Regarding Brisk's allegation that Appendix "A" to Sani-Plus's bid did not meet the mandatory requirements of the RFSO, PWGSC argued that Brisk was mistaken. According to PWGSC, the trademark, code, size and price in Appendix "A" to the standing offer awarded to Sani-Plus (with incorrect descriptions of products 7 and 8) had been deleted from the document sent to Brisk on December 4, 2002. This document contained only the non-confidential elements of Appendix "A" to Sani-Plus's bid. PWGSC argued that Appendix "A" to Sani-Plus's bid fully met the requirements of the RFSO.

In response to Brisk's allegation that Sani-Plus was not the lowest bidder, PWGSC maintained that the bids had been evaluated in accordance with the requirements of the RFSO and that the trials had confirmed that Sani-Plus's bid was the lowest-priced responsive bid received. PWGSC further argued that, even assuming that Brisk's bid was lower than that of Sani-Plus for products 1 to 6 listed in Appendix "A," its overall bid price for the 19 products was higher. It therefore maintained that Brisk's claim in this regard was unfounded and that the overall price provided by Sani-Plus for the 19 products was lower than that of Brisk.

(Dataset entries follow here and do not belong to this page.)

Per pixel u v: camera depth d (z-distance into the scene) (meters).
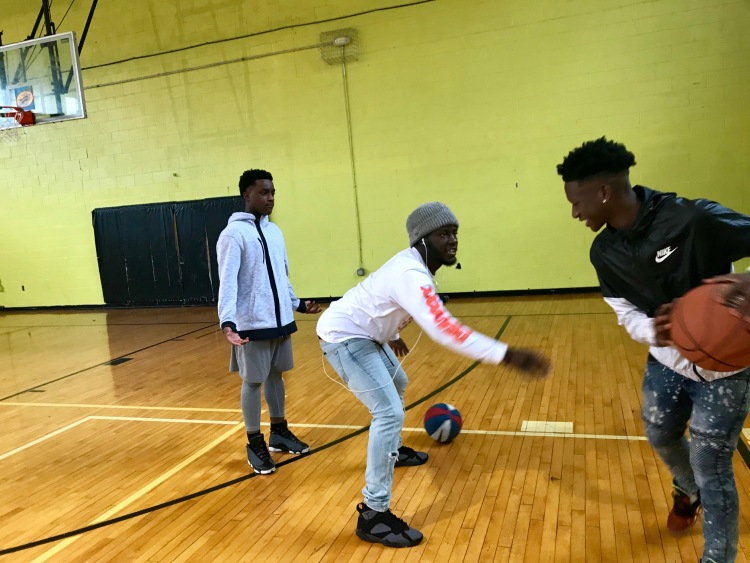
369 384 2.07
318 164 8.69
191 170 9.25
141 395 4.37
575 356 4.61
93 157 9.69
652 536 2.02
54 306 10.32
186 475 2.82
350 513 2.34
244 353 2.71
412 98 8.19
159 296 9.66
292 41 8.52
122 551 2.14
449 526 2.18
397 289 1.93
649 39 7.29
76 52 7.61
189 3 8.88
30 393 4.63
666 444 1.83
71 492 2.71
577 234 7.85
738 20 6.98
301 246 8.95
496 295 8.28
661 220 1.49
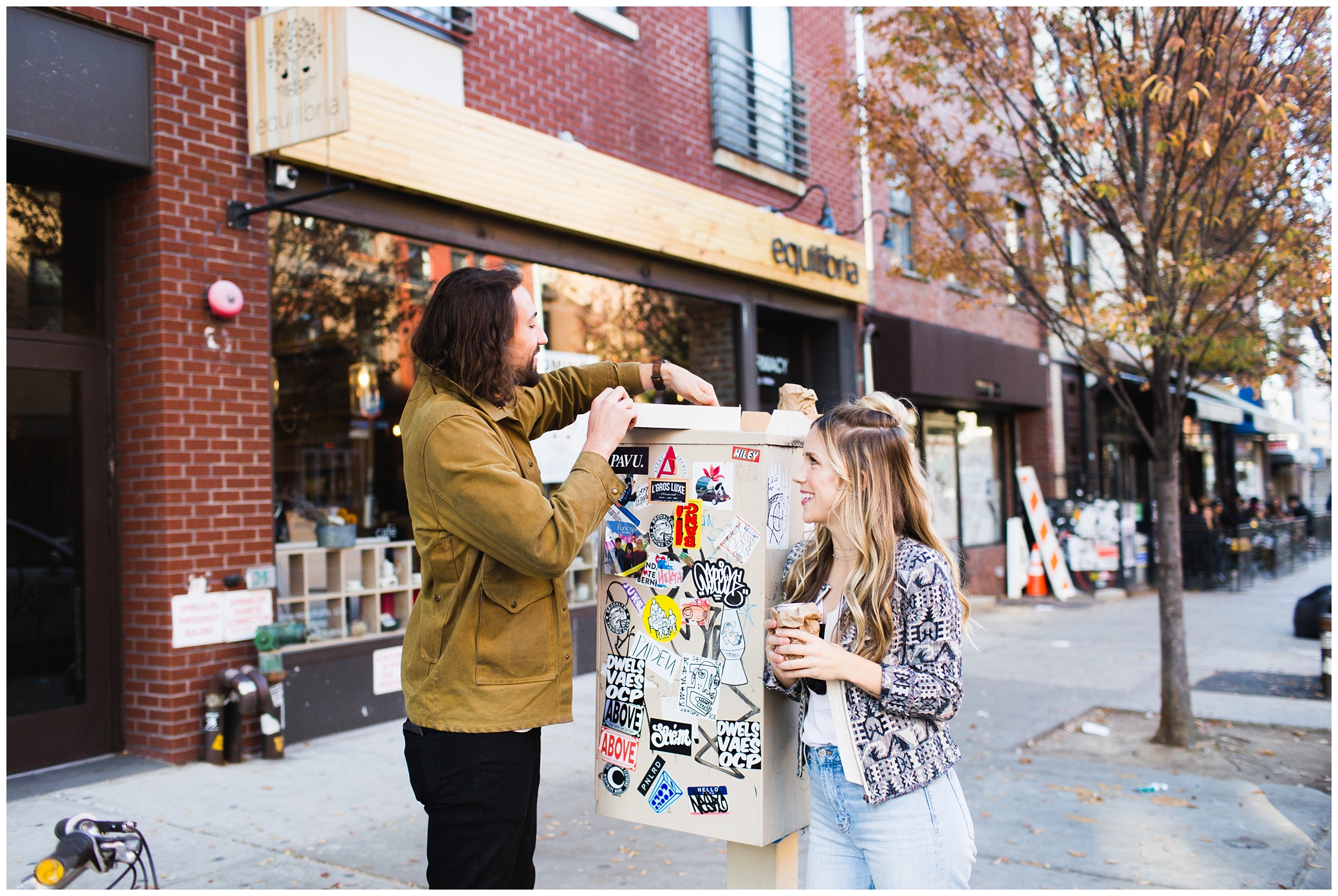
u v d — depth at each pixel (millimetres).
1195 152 5613
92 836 2488
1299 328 6141
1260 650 9516
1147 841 4270
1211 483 21453
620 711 2322
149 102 5289
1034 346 15102
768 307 9891
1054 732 6375
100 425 5383
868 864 2119
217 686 5301
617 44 8336
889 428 2148
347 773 5133
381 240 6574
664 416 2279
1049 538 14336
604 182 7746
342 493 6402
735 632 2168
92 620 5309
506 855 2062
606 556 2363
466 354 2096
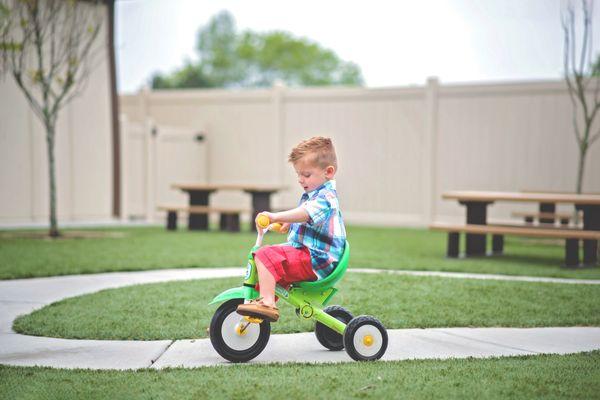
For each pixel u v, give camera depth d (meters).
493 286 6.24
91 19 13.01
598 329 4.79
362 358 3.96
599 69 12.09
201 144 14.79
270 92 14.15
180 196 14.52
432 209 12.78
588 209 7.87
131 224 12.89
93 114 13.34
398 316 5.05
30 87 12.25
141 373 3.63
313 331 4.70
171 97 15.17
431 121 12.65
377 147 13.23
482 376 3.56
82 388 3.36
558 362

PWGSC asked the Tribunal to award it the costs with respect to this case, given the frivolous and vexatious nature of certain allegations made by Brisk in the complaint.

Sani-Plus's Position

Sani-Plus argued, first and foremost, that there was no connection between anyone on the Sani-Plus team and the contracting authority. It further argued that it had participated in the site inspection of October 3, 2002, but had not instigated this visit. According to Sani-Plus, Sani-Marc had obtained permission to visit the site from the contracting authority and had conducted the site inspection along with Sani-Plus. Sani-Plus also claimed that Sani-Marc had contacted Sani-Plus on October 1, 2002, to ask it to be present at the site visit on October 3, 2002, to assist in its capacity as a specialist. It also maintained that, at the time, it still did not have the RFSO in its possession.

Brisk's Position

Brisk argued that it was prejudiced in the evaluation process and that the contracting authority had used its influence to allow Sani-Plus to obtain a trial period for its products and the award of this contract. Brisk also argued that the standing offer was awarded to Sani-Plus despite the fact that its bid did not comply with the requirements of the RFSO. It also stated that it believed that the contracting authority was in collusion with Sani-Plus.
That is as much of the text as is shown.